Simple maths will tell you that if you want to catch 10,000+ summer/autumn fish rather than 6,000, we need a run of over 100,000.
In neither 2014 nor 2015 have we had anything like that.
Critics will say (correctly) that I am/ we are all guessing, the doom mongers that there are far fewer than 50,000 (that we catch more than 10% and a lot of them twice), while the optimists will say there are many many more than you ever imagine (quoting that whenever you look over a bridge there are 10 there for every one you see jump) and that our own figures show we have never caught more than 5% once, let alone twice.
The truth is we do not know.
Two of the most important figures you need to run any productive commercial business (and salmon fishing is that) are:
(a) what are your raw materials (smolts going to sea) and
(b) what are your finished goods for sale (salmon coming back from the sea).
River managers here, and on most other rivers, have no accurate idea of (b), and on no rivers at all anywhere do they have even the remotest idea of (a), the number of smolts which go out to sea.
The sea is blamed for everything nowadays, and we all have to bow to the collective scientific belief that smolt survival is now 3% or less whereas it used to be 10% and higher, but here on Tweed we have produced pretty startling salmon numbers of late despite these poor 3% smolt survival rates.
So maybe 2014 and 2015 have been poor because not enough smolts, for whatever reason, went to sea in 2012, 2013 and 2014 to produce the salmon and grilse numbers we have become accustomed to?
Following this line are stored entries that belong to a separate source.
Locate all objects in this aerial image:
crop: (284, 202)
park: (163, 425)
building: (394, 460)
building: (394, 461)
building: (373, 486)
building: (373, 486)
And maybe in the change, if change it is, from grilse to salmon, while the numbers of grilse are in decline, it takes time for the salmon numbers to build up?
We will never know…….but what has happened here in 2014 and 2015 is no threat to the Tweed salmon species.
But it has not been good for fishermen.
If there is one thing which unites writers about Tweed salmon of past decades and centuries, it is that salmon fishing as they knew it was under threat, in terminal decline, from pollution, from excessive netting, from this, from that and also……. from the other.
They were all wrong, the fishing here can still be extraordinary, decades and centuries later, and I refuse to join them simply because of two below par autumn seasons on the Tweed.
If you had been here in 1967 when UDN struck, as I was, you would have seen the very worst, with every salmon in the river in April that year either dead or dying of the disease. I can still see the lime pit at Carham with 100s of rotting corpses buried in it. You would have said that Tweed salmon fishing would never be the same again.
If I am allowed one personal snippet, just 2 years later, in 1969, on 15th September, I caught 14 salmon in the day at Upper Pavilion on a floating line, and 2 weeks after that, on October 3rd, 12 (mainly big) salmon in an afternoon at Middle Mertoun.
It is a truism that few of us recognise the good times while we are having them, only in retrospect. All those years of mega 12,000 to 23,000 pa salmon catches from 2003 to 2013 were the good times.
I have no doubt they will come again, but if we are in the process of change…. it might take time to get there…. and it might not be quite the same.
Just over 100 years ago, on 4th November 1912, Hugh Valdive Warrender caught 8 salmon at Sprouston on a single hook 1/0 Jock Scott and 1/0 Silver Grey and the weights were 38, 26, 23, 23, 22, 17, 17 and 14lbs…...an average of almost 26lbs, something of which even the mighty Norwegian Alta would now be proud.
And in 6 consecutive days fishing here at the Lees in November 1903, Mr AP Kidson caught 26 salmon and grilse averaging 21lbs (with the 3 grilse weighing 6 lbs each, seriously damaging the average)…..his 3 biggest were 32, 30 and 28lbs.
That could be what a salmon, as opposed to a grilse (which is what we are all used to), dominated autumn looks like.
It might never happen again quite like that…..but then again it might.